--- Text segment ---
━━━━━━━━━━━━━━━━━━━━
A new partnership and a comprehensive approach to species conservation is proving successful to help the gopher tortoise, thanks to the American Forest Foundation (AFF).
The gopher tortoise has historically been found from Louisiana to South Carolina down to Florida. They are often known for their burrows in the soft sandy soil of longleaf pine forests. Yet the species has been in decline, primarily due to habitat loss from urbanization and a lack of appropriate land management, such as prescribed burning. In fact, the gopher tortoise is federally listed as threatened under the Endangered Species Act (ESA) in portions of western Alabama and Louisiana and Mississippi, and now a candidate for broader federal protection across its entire range.
Already collaborative efforts among federal, state and private sectors are being made to address the loss of longleaf habitat, thanks to America’s Longleaf Restoration Initiative (ALRI). AFF has played a notable role in the ALRI initiative – helping family forest owners across the South to contribute 23,000 acres of new or improved longleaf in 2019 alone.
But improved habitat is not the only component needed to support the well-being of gopher tortoise. Much is still unknown about the actual status of the species, such as how prevalent are they are private land, what type of habitat are they currently occupying, and what is the status or health of the habitat that exists on these private land. This information can be captured through species monitoring and surveys. However, public lands, where this information is typically gathered, only encompass roughly 5-10% of the gopher range, limiting the amount of information that can be collected.
“At the Service, we want to work with private landowners to help improve habitat on their properties and potentially reduce the need to list more species,” shares Nicole Adimey, Southeast Region Coordinator for the U.S. Fish and Wildlife Service’s (USFWS) Partners for Fish and Wildlife Program. “AFF has worked with us create a program that is a win-win for conservation and family landowners.”
━━━━━━━━━━━━━━━━━━━━
--- Data ---
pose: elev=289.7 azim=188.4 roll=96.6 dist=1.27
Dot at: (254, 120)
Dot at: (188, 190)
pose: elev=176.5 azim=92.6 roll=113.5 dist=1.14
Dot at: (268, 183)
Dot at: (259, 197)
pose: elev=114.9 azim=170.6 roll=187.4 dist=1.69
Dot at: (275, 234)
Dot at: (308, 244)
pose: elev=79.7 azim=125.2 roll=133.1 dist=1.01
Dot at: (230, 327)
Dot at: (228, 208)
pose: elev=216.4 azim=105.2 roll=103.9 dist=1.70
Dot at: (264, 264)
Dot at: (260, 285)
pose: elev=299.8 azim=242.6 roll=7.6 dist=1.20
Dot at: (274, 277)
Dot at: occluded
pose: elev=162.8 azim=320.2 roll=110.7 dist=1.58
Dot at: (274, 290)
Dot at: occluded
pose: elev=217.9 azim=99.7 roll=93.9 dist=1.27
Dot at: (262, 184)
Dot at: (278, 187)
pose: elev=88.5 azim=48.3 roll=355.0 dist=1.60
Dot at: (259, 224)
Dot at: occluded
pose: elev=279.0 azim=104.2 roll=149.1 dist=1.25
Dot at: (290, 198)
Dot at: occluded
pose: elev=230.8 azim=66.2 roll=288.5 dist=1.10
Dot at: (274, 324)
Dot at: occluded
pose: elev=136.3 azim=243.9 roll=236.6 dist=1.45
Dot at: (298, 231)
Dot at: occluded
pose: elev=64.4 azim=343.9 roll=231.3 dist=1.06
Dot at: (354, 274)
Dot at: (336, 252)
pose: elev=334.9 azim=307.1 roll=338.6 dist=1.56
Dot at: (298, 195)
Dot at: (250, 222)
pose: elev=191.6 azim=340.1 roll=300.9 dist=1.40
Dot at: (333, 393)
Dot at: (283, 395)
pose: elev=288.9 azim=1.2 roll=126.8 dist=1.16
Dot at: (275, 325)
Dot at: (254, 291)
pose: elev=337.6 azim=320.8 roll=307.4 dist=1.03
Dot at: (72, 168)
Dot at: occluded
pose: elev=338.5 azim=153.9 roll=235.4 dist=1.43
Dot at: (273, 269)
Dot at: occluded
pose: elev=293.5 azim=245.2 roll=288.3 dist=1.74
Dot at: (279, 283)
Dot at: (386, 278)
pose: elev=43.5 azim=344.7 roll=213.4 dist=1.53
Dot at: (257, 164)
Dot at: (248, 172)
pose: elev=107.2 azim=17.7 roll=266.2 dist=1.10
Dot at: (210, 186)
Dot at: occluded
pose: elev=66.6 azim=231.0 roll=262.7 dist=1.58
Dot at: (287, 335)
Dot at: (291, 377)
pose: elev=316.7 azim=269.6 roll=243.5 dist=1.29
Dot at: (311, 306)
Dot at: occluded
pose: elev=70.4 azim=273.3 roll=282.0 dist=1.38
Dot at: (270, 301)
━━━━━━━━━━━━━━━━━━━━
--- Job A ---
Decide whether each statement below agrees with the gopher tortoise passage. Answer yes or no for each, and quote the words of the passage that decide it.
(i) The passage attributes the gopher tortoise's decline mainly to habitat loss from urbanization and a lack of appropriate land management.
(ii) Public lands cover roughly half of the gopher tortoise's range.
(iii) In 2019, family forest owners helped by AFF contributed 23,000 acres of new or improved longleaf.
--- Job B ---
Extend the gopher tortoise passage past its final paragraph.

--- Exercise answer A ---
(i) Yes: "primarily due to habitat loss from urbanization and a lack of appropriate land management"
(ii) No: "only encompass roughly 5-10% of the gopher range"
(iii) Yes: "helping family forest owners across the South to contribute 23,000 acres of new or improved longleaf in 2019 alone"

--- Exercise answer B ---
Private families and individuals own the remaining 90% of the forested acres across the gopher tortoise range, making them a critical component to helping the species. What’s more, family forest owners care about wildlife and want to help. Yet the majority face barriers to doing so, most notably – an uncertainty about what to do to properly manage their land for wildlife, the high cost of forest management, and a concern around regulations.
“There is a lot of great work being done to support the recovery of longleaf and the gopher tortoise, but forestry and conservation are complex,” explains Chris Erwin, Director of Southern Biodiversity and Conservation at AFF. “At AFF, we look at landowner engagement from start to finish, and figure out the barriers and the gaps along the way. Then we try to find innovative solutions that will overcome these, so we can all reach our final shared goal.”
To support the needs of gopher tortoise, AFF developed a new partnership with the USFWS Partners for Fish & Wildlife Program and put in place a comprehensive program that mutually supports the landowner and species conservation.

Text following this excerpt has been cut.